You say one of the simplest ways to get people to adopt more healthful behavior is to pay them to do it. How would that work?
“I’d pay people to get their child immunized. I’d pay people to make healthier food choices. I’d pay people at work in terms of reduced insurance premiums if they demonstrate absence of tobacco. Weight loss? I’d make that financially rewarding, too. And there companies that are already doing that.
“The point is that a lot of these solutions actually exist somewhere, but we haven’t made them the norm. That’s what I’m calling for. We need to make the right simple and healthful choices the norm.”
You list more than a dozen reasons why preventive health fails. One is that “avoidable harm is accepted as normal.” What do you mean?
“Automobile injuries are a very good example. The very word accident makes it seem like there was nothing we could do about it. But in fact automobile injury is reducible. It’s reducible by changes that we’ve done a lot of — seat belts, air bags, anti-lock brakes and the elevation of rear lights. Those are all based on evidence that they would reduce the likelihood of injuries.

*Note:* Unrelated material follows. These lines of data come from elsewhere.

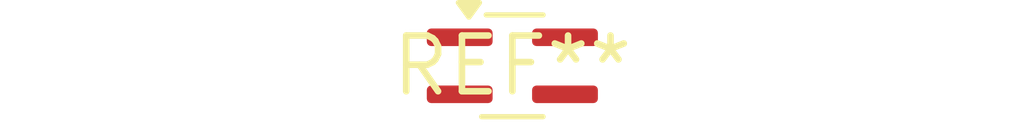
<source format=kicad_pcb>
(kicad_pcb (version 20240108) (generator pcbnew)

  (general
    (thickness 1.6)
  )

  (paper "A4")
  (layers
    (0 "F.Cu" signal)
    (31 "B.Cu" signal)
    (32 "B.Adhes" user "B.Adhesive")
    (33 "F.Adhes" user "F.Adhesive")
    (34 "B.Paste" user)
    (35 "F.Paste" user)
    (36 "B.SilkS" user "B.Silkscreen")
    (37 "F.SilkS" user "F.Silkscreen")
    (38 "B.Mask" user)
    (39 "F.Mask" user)
    (40 "Dwgs.User" user "User.Drawings")
    (41 "Cmts.User" user "User.Comments")
    (42 "Eco1.User" user "User.Eco1")
    (43 "Eco2.User" user "User.Eco2")
    (44 "Edge.Cuts" user)
    (45 "Margin" user)
    (46 "B.CrtYd" user "B.Courtyard")
    (47 "F.CrtYd" user "F.Courtyard")
    (48 "B.Fab" user)
    (49 "F.Fab" user)
    (50 "User.1" user)
    (51 "User.2" user)
    (52 "User.3" user)
    (53 "User.4" user)
    (54 "User.5" user)
    (55 "User.6" user)
    (56 "User.7" user)
    (57 "User.8" user)
    (58 "User.9" user)
  )

  (setup
    (pad_to_mask_clearance 0)
    (pcbplotparams
      (layerselection 0x00010fc_ffffffff)
      (plot_on_all_layers_selection 0x0000000_00000000)
      (disableapertmacros false)
      (usegerberextensions false)
      (usegerberattributes false)
      (usegerberadvancedattributes false)
      (creategerberjobfile false)
      (dashed_line_dash_ratio 12.000000)
      (dashed_line_gap_ratio 3.000000)
      (svgprecision 4)
      (plotframeref false)
      (viasonmask false)
      (mode 1)
      (useauxorigin false)
      (hpglpennumber 1)
      (hpglpenspeed 20)
      (hpglpendiameter 15.000000)
      (dxfpolygonmode false)
      (dxfimperialunits false)
      (dxfusepcbnewfont false)
      (psnegative false)
      (psa4output false)
      (plotreference false)
      (plotvalue false)
      (plotinvisibletext false)
      (sketchpadsonfab false)
      (subtractmaskfromsilk false)
      (outputformat 1)
      (mirror false)
      (drillshape 1)
      (scaleselection 1)
      (outputdirectory "")
    )
  )

  (net 0 "")

  (footprint "SC-82AA_Handsoldering" (layer "F.Cu") (at 0 0))

)

</source>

Changes in the highways, barriers that absorb impact, better lighting, better marking, clearer signage that don’t take as much time to read. Changes in driver education and ages for driver’s licenses. All of these aren’t an accident. They are part of a systematic approach to reducing the likelihood of injury to yourself and others. Sweden has adopted the right norm, which is zero fatalities in traffic accidents. Why isn’t the right norm for homicide zero? Defining injuries and harm as normal is our problem. We need to see them as abnormal and reducible.”
Where would you like to see more disease prevention in your life?
“I spend so much of my day at work. I would like to have the workplace be part of a healthier strategy. Reminding me more about walking the steps rather than taking that elevator. Not just promoting healthier food in the cafeteria, but providing information on healthier choices. I use it when I look at the alternatives.
“We know that there are not going to be short-term solutions for any of these problems. It’s got to be persistence that will enable the payoffs to be realized. That’s what it’s going to take. It will take time, but it will happen.”